- **INSTRUCTIONS TO FOLLOW**
Using the data that follows, return exactly the lines from the one that contains "middle pip: (356, 319)" through the one that contains "pinky tip: (499, 105)", ends included.

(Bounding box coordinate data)
—————

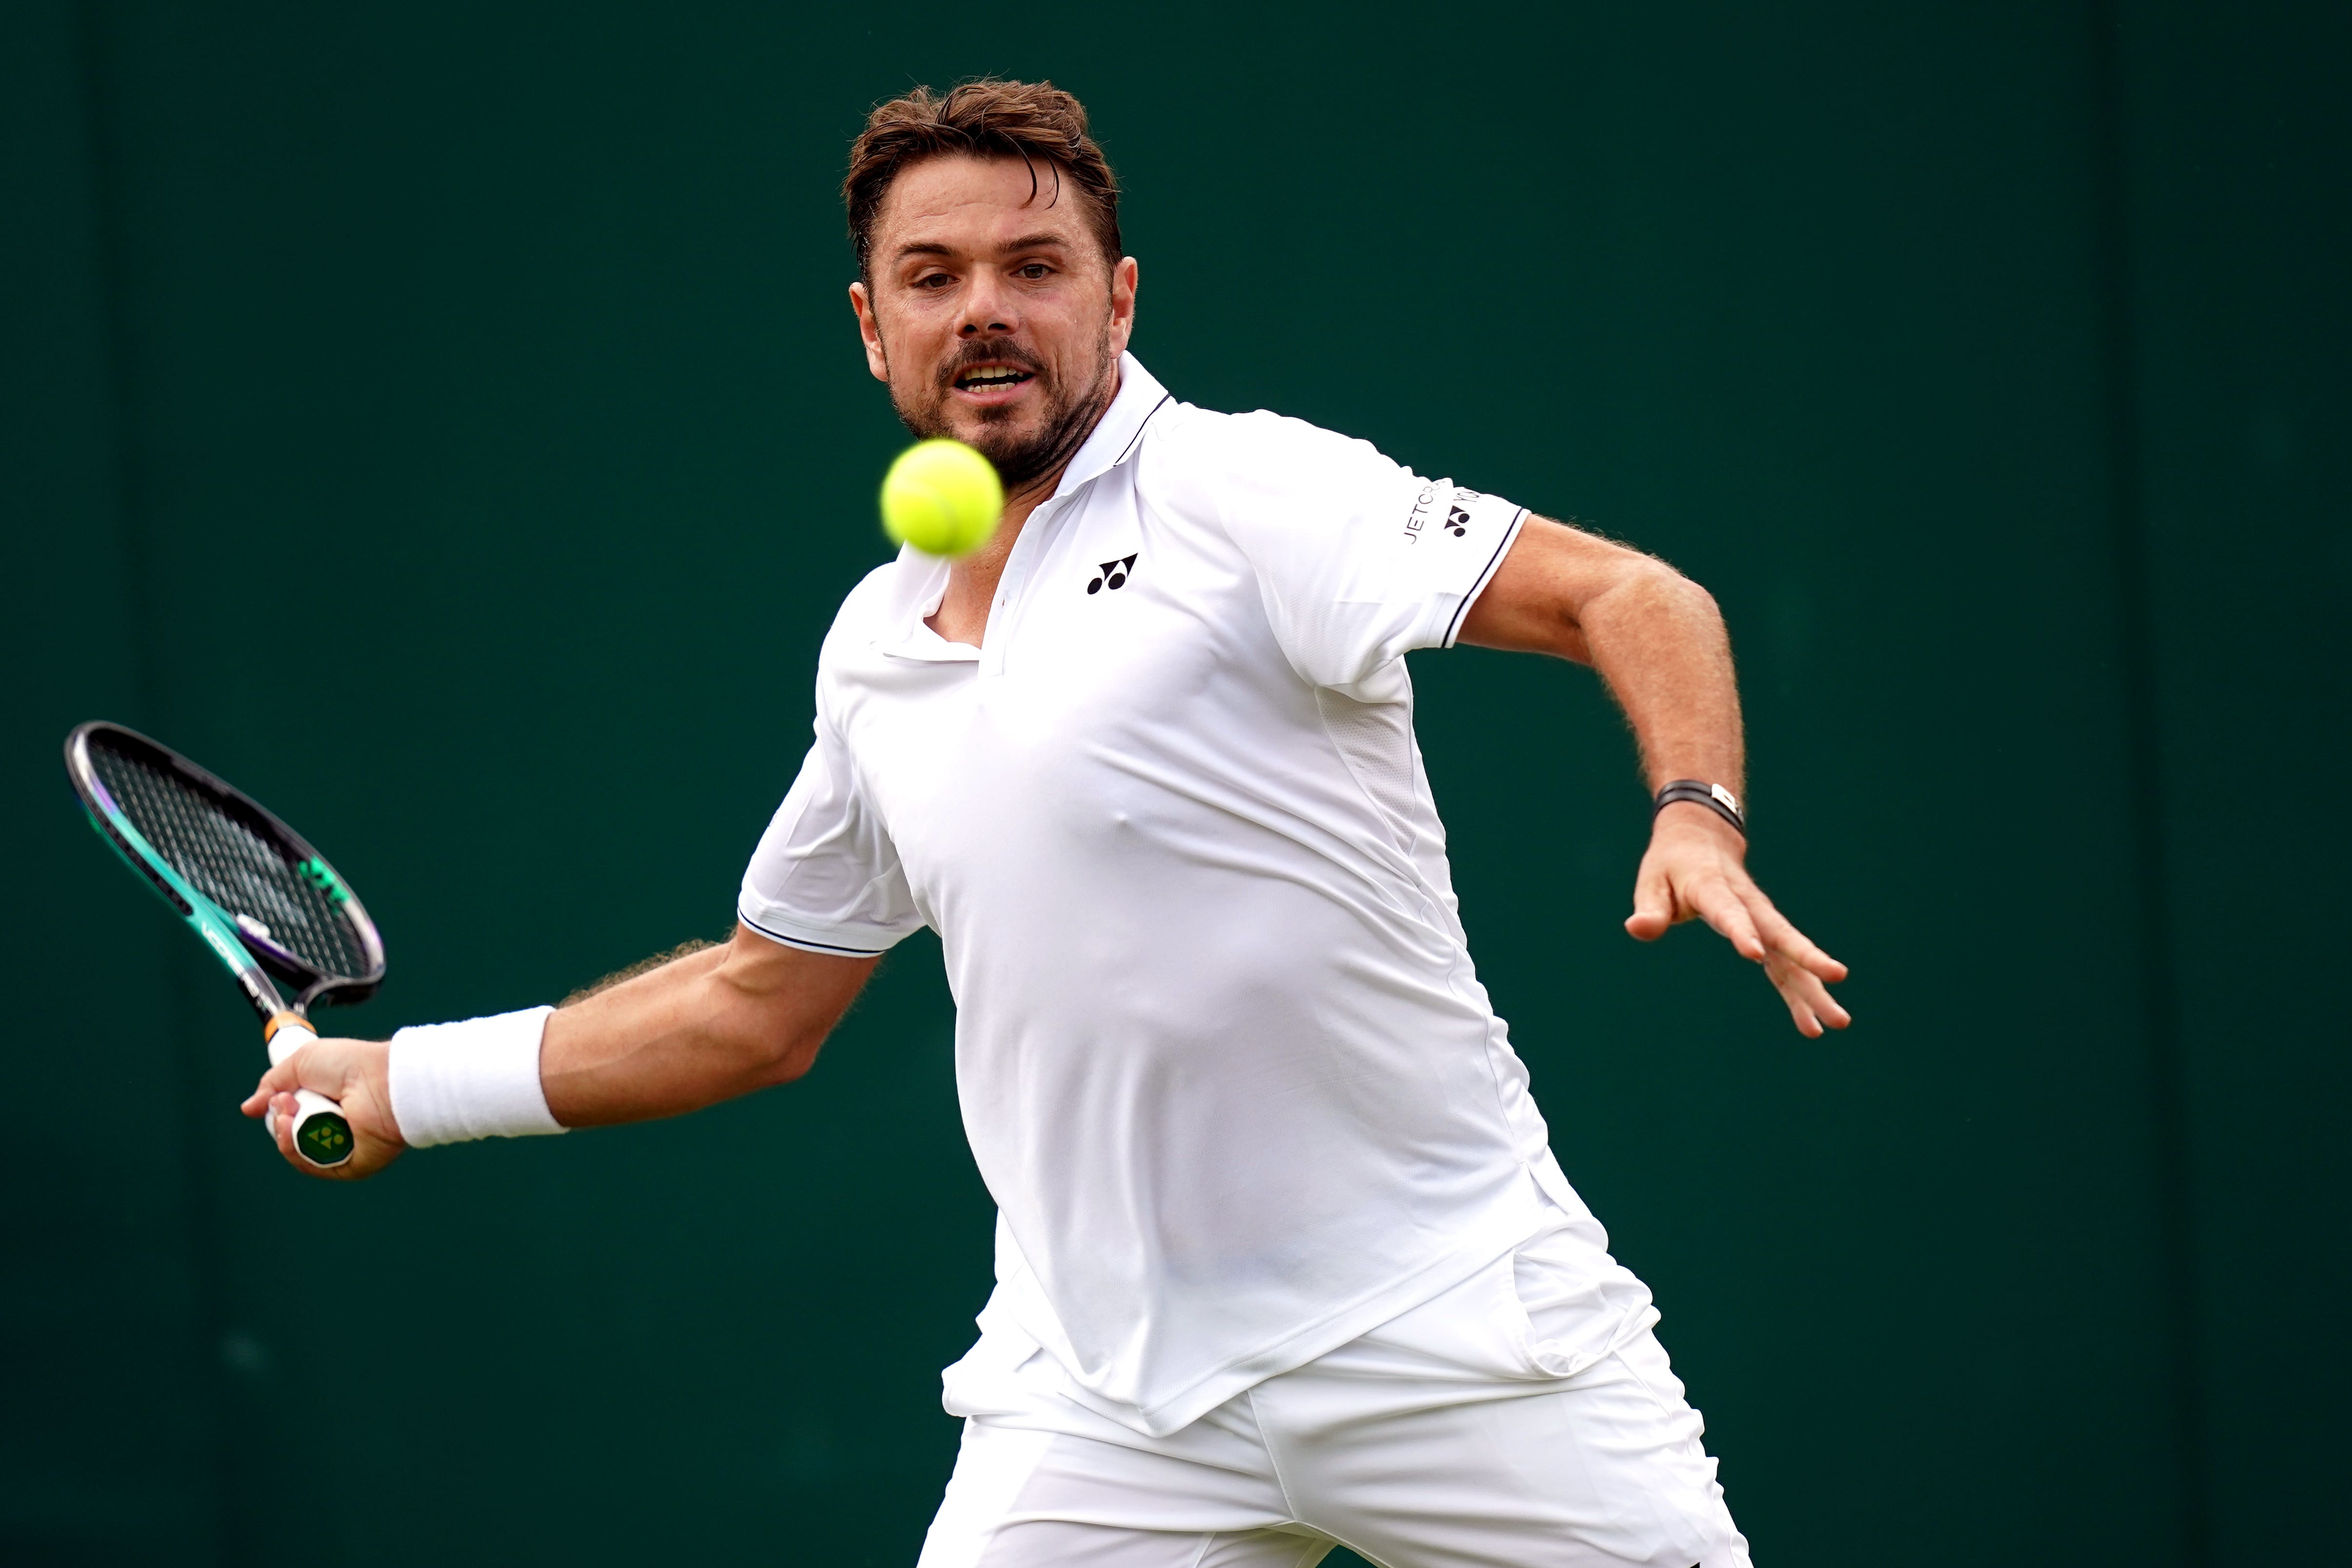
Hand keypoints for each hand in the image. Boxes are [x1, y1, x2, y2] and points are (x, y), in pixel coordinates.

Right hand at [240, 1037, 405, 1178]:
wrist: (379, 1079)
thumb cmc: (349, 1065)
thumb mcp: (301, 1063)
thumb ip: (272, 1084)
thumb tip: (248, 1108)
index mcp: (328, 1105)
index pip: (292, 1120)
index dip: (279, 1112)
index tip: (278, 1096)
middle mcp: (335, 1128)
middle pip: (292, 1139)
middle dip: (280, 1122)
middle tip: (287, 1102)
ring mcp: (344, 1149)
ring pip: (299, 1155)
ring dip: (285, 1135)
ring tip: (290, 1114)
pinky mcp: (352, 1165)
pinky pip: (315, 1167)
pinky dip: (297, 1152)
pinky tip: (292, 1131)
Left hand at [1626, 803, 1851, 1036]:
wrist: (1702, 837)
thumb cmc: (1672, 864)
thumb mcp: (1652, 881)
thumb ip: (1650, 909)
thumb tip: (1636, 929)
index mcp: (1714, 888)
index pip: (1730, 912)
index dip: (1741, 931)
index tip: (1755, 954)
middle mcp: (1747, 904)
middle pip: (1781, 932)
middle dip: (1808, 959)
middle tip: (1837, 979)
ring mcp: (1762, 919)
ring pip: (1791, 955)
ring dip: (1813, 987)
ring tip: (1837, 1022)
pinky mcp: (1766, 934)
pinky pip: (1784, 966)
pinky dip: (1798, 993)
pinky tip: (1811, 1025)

—————

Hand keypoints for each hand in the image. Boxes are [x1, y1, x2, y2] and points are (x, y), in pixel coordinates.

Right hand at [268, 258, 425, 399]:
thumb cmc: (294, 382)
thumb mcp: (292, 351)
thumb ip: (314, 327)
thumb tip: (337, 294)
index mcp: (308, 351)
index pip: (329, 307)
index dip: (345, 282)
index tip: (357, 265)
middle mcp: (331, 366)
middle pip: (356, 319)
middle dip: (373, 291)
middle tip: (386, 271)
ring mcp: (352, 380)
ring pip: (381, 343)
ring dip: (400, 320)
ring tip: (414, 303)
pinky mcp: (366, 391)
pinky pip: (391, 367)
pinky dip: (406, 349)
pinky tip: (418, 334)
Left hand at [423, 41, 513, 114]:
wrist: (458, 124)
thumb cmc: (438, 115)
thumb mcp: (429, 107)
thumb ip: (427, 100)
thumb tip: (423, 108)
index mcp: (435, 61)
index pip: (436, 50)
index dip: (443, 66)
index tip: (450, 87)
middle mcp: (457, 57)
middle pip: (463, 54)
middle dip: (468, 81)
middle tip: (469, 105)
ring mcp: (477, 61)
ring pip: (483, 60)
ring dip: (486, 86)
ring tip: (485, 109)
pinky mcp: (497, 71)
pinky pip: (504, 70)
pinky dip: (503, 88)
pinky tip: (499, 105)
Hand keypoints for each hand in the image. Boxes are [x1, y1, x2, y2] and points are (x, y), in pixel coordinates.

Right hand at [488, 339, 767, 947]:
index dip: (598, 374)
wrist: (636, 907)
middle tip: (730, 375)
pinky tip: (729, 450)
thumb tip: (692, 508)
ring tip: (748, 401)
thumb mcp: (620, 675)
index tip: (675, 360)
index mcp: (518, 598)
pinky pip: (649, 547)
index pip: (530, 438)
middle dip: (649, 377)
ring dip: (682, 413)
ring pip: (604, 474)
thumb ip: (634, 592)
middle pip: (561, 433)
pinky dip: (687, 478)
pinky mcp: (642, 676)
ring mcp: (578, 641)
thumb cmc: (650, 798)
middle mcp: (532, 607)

—————

- **RESPONSE FOR THIS EXERCISE**
middle pip: (356, 319)
middle dip: (373, 291)
middle tip: (386, 271)
ring mcp: (352, 380)
ring pip: (381, 343)
ring dip: (400, 320)
ring tip: (414, 303)
pinky mcp: (366, 391)
pinky pip: (391, 367)
pinky dip: (406, 349)
pinky tip: (418, 334)
Left hand at [423, 41, 513, 114]:
wrist: (458, 124)
thumb cmc: (438, 115)
thumb mcp: (429, 107)
thumb ip: (427, 100)
thumb tip: (423, 108)
index mcp: (435, 61)
index pip: (436, 50)
index dip: (443, 66)
index tip: (450, 87)
middle mcp: (457, 57)
middle pip: (463, 54)
middle dip: (468, 81)
middle tip: (469, 105)
ring mcp: (477, 61)
ring pip: (483, 60)
ring dip: (486, 86)
ring tip: (485, 109)
pinky mcp: (497, 71)
pinky pip: (504, 70)
pinky dip: (503, 88)
pinky tip: (499, 105)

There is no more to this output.